The Value Proposition of Bader
So what does Bader need to do to right the ship offensively? Discipline would be a good place to start. Bader has become more aggressive at the plate over the last few years, swinging at more of everything — including pitches outside the zone. As a decent contact hitter, he’s been able to swing freely without ballooning his strikeout rates, but he’s also stopped walking much at all, which hasn’t served his offensive production very well. He’s never had outstanding plate discipline peripherals, but he’s been a much better hitter when he’s swinging at, say, 30% of pitches outside the zone instead of 37%:
It’s not exactly fair to just write off two tumultuous years that featured two midseason trades and five trips to the injured list, but it’s also reasonable to expect something in between 2023 Bader and 2021 Bader at the plate in 2024. One of the three strains that sidelined Bader in 2023 was in his left oblique, a difficult injury when it comes to rotating with enough strength to generate the type of bat speed available to a healthy player. Bader struggled immensely on pitches over the heart of the zone in 2023, generating -12.3 runs of value overall, including -6.8 runs of value on swings. That’s a pretty uncharacteristic data point for Bader, maybe suggesting the oblique was at least partly to blame. From 2017 to 2022, he was worth 2.3 runs per 100 pitches over the heart of the plate, never below zero for a season; in 2023, he was worth -3.0. To make matters worse, he was swinging more than ever:
Bader’s Value on Swings Over the Heart
Batter Run Value
Batter RV / 100
With a healthy 2024 – which, to be fair, is no given – Bader could conceivably regain some of his rotational speed and be able to get the bat around on some of those middle-middle strikes like he had prior to the oblique strain. Bader was worth -7 runs overall at the plate in 2023 – had he been neutral on those swings over the heart of the plate, he would have been just about at zero runs above average overall. And a run-neutral Bader at the plate could provide enough defensive and baserunning value to make for a solid stopgap in what might amount to a bit of a rebuilding season in Queens in 2024. There will be a fair number of outfielders vying for playing time in Port St. Lucie this coming spring, but a healthy Bader should be their guy in center, at least unless and until top prospect Drew Gilbert comes knocking this summer.

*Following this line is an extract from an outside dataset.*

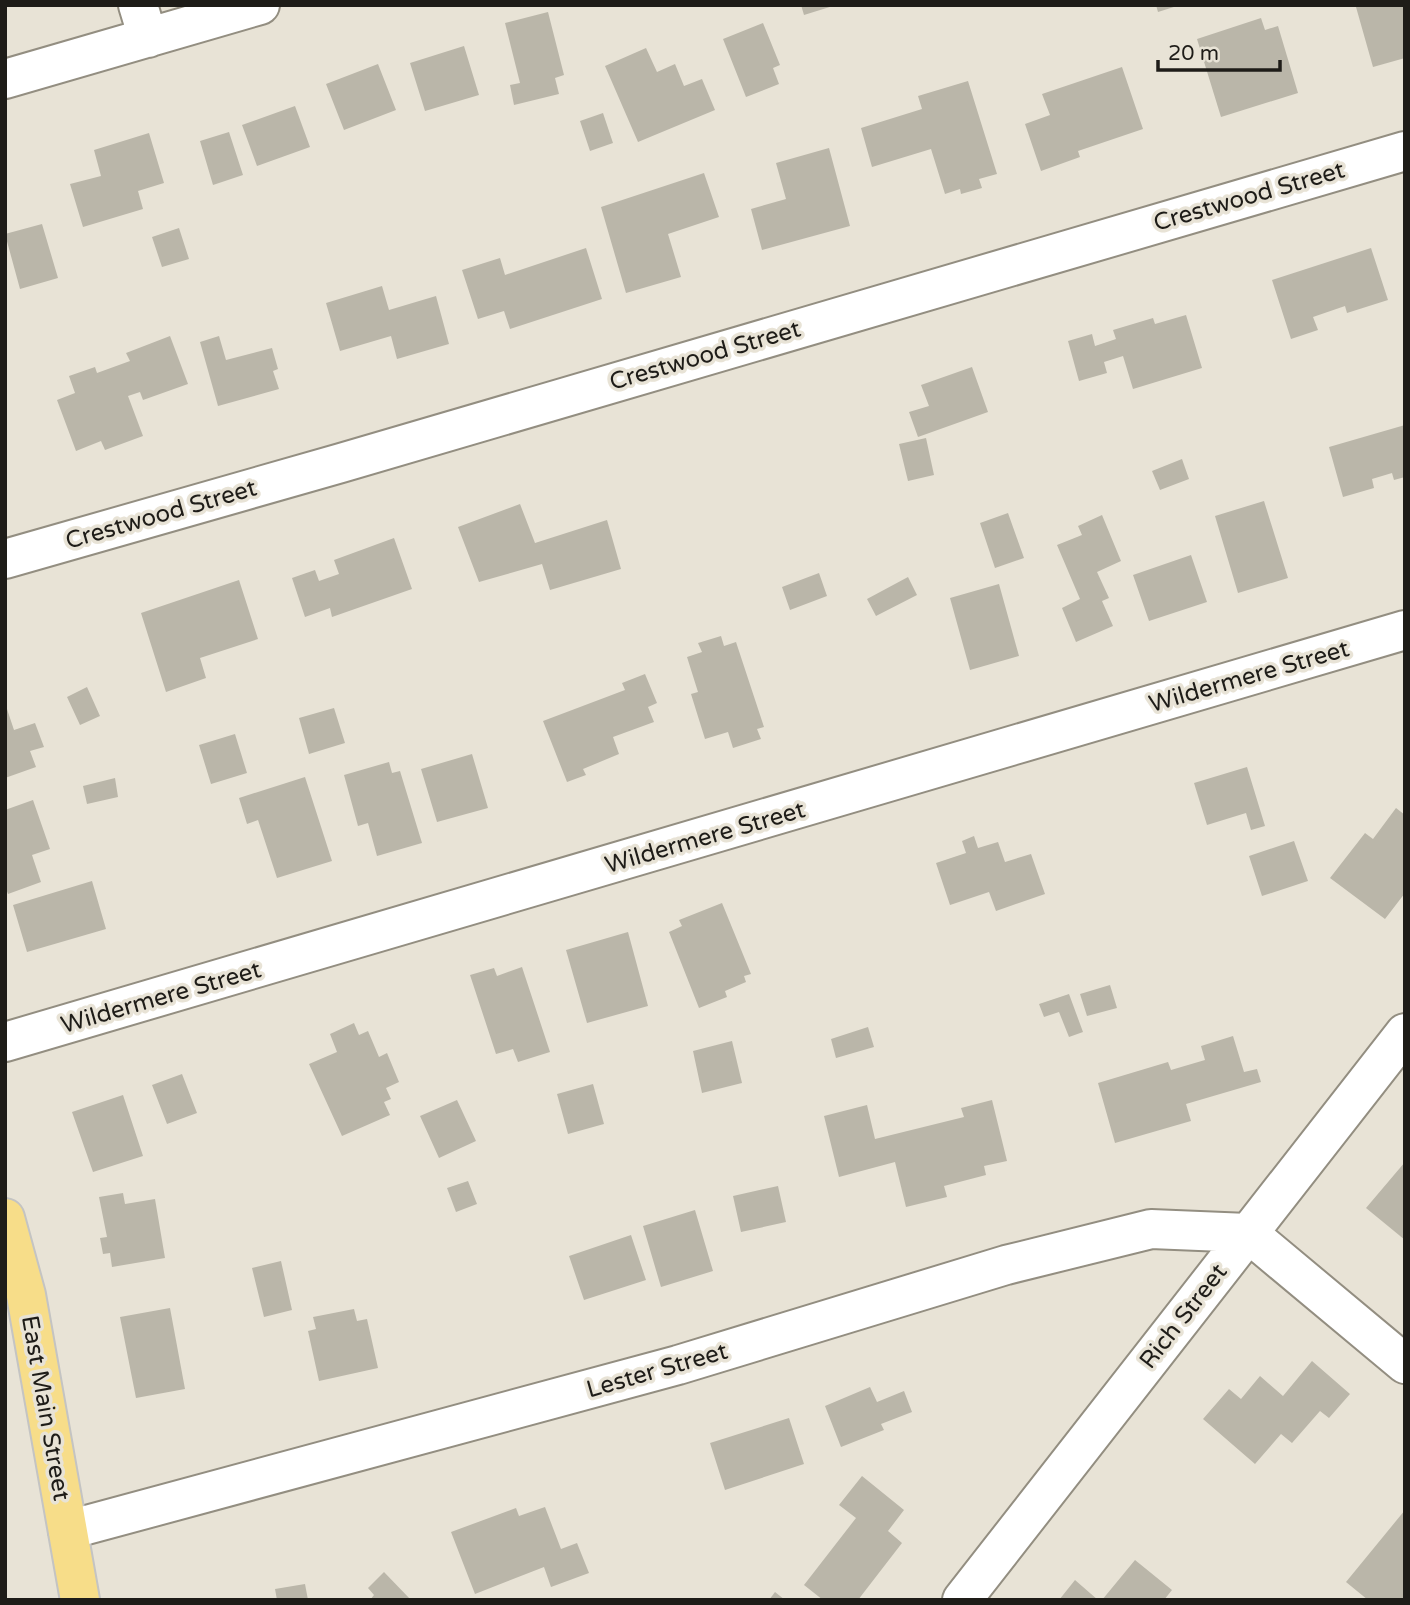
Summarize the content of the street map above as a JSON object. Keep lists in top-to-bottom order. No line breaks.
{"streets":{"main road":["East Main Street"],"street":["Crestwood Street","Wildermere Street","Rich Street","Lester Street"]},"crossings":[["Rich Street","Lester Street"],["Lester Street","East Main Street"]],"scale_bar":"20 m"}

I find myself succumbing to the kind of optimism that sometimes needs tempering when trying to analyze a baseball transaction. Bader is no savior to a Mets team that was profoundly underwhelming in 2023 – none of these measured one-year additions will be. The best bet is that at the end of the day, Bader ends up somewhere between a forgettable short-term Mets tenure and a pleasantly surprising role player, possibly dangled for a third straight midseason trade if the Mets are in position to sell. But $10.5 million is a modest investment for a player who meets a need with a shot at being a little more interesting still.